I think, linking these passages with Kalb’s observations on the educational philosophy currently reigning at our universities (and at every other level), that in Scott’s time education was about developing the character to be a good citizen and leader, and about learning about the history and culture of the West so as to be qualified to be a custodian of one’s society and people. Such education was not for the multitude, but for the privileged few, who were not only privileged but burdened with the responsibility of their position. It included, for men, not only the arts and sciences but also military training, and the fundamentals of one’s education were completed by age 15 or so. Further education was largely a matter of self-study, unless one pursued a profession like medicine or the clergy.
In our liberal society committees and boards of directors constantly meet to make vital decisions affecting the entire society. In most cases, they meet in rooms filled not with cigar smoke but with the intoxicating vapors of political correctness, meaning that essential realities underlying the pressing issues – war, immigration, education, finance, medicine – are hardly spoken of, often not even perceived.
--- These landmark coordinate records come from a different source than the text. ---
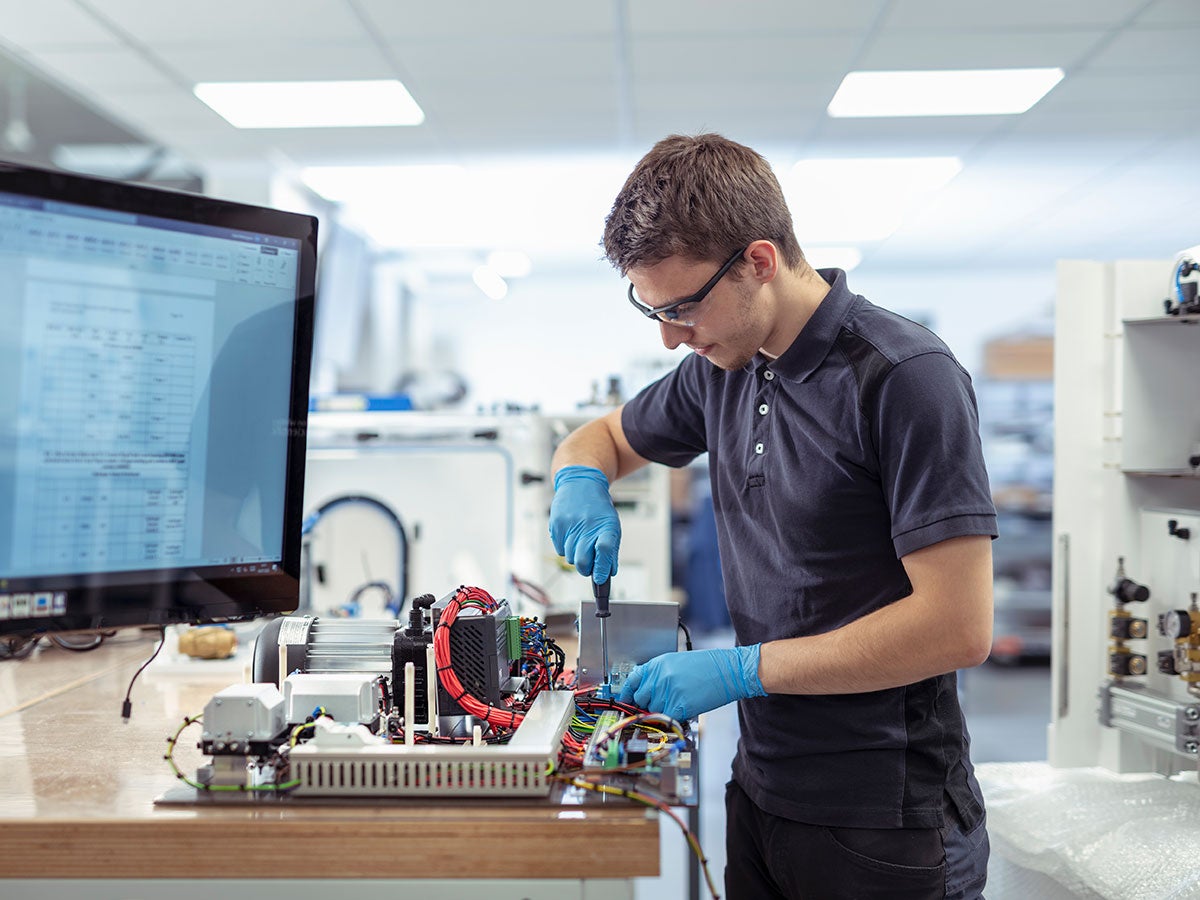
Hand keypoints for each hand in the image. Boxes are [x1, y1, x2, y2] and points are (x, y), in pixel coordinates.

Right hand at [548, 465, 620, 582]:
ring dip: (576, 556)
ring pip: (570, 558)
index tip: (599, 579)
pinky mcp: (556, 525)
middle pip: (582, 560)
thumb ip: (611, 550)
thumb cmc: (598, 508)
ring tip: (581, 541)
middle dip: (585, 569)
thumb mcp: (611, 525)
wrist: (580, 483)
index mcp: (606, 525)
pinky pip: (560, 549)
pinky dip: (566, 547)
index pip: (603, 550)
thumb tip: (609, 573)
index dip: (601, 568)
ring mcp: (569, 525)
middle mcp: (587, 525)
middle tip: (589, 566)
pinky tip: (571, 534)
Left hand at [619, 645, 765, 720]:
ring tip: (680, 702)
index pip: (632, 680)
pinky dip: (674, 719)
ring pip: (654, 711)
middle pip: (640, 699)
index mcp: (658, 664)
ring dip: (664, 711)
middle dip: (648, 704)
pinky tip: (684, 710)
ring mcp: (668, 691)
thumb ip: (659, 675)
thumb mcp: (677, 663)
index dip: (627, 693)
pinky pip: (667, 719)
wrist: (729, 670)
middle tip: (662, 704)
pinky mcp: (678, 705)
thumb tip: (647, 690)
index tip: (625, 701)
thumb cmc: (708, 667)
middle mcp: (659, 676)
I am sure many of my readers have witnessed this.
While the democratization of our educational system has brought about many good things, Scott’s notion of the education of a gentleman is pertinent today. Our leaders should be able to make fine distinctions, yes, but they should also be able to see the big picture, starting with knowing what nation they belong to, who they represent, and what it is that they are supposed to protect. And they need to be trained in public virtue as well as in knowledge management techniques. Let us be frank: our present society is led mainly by people who are either oblivious to or in denial of where things are heading, and who are focused on their careers rather than the interests of their nation and people. Those of us who see this have much work to do in educating ourselves and informing others. While it is not clear what we can do at this stage, an old-fashioned sense of honor, at least, should compel us to keep trying.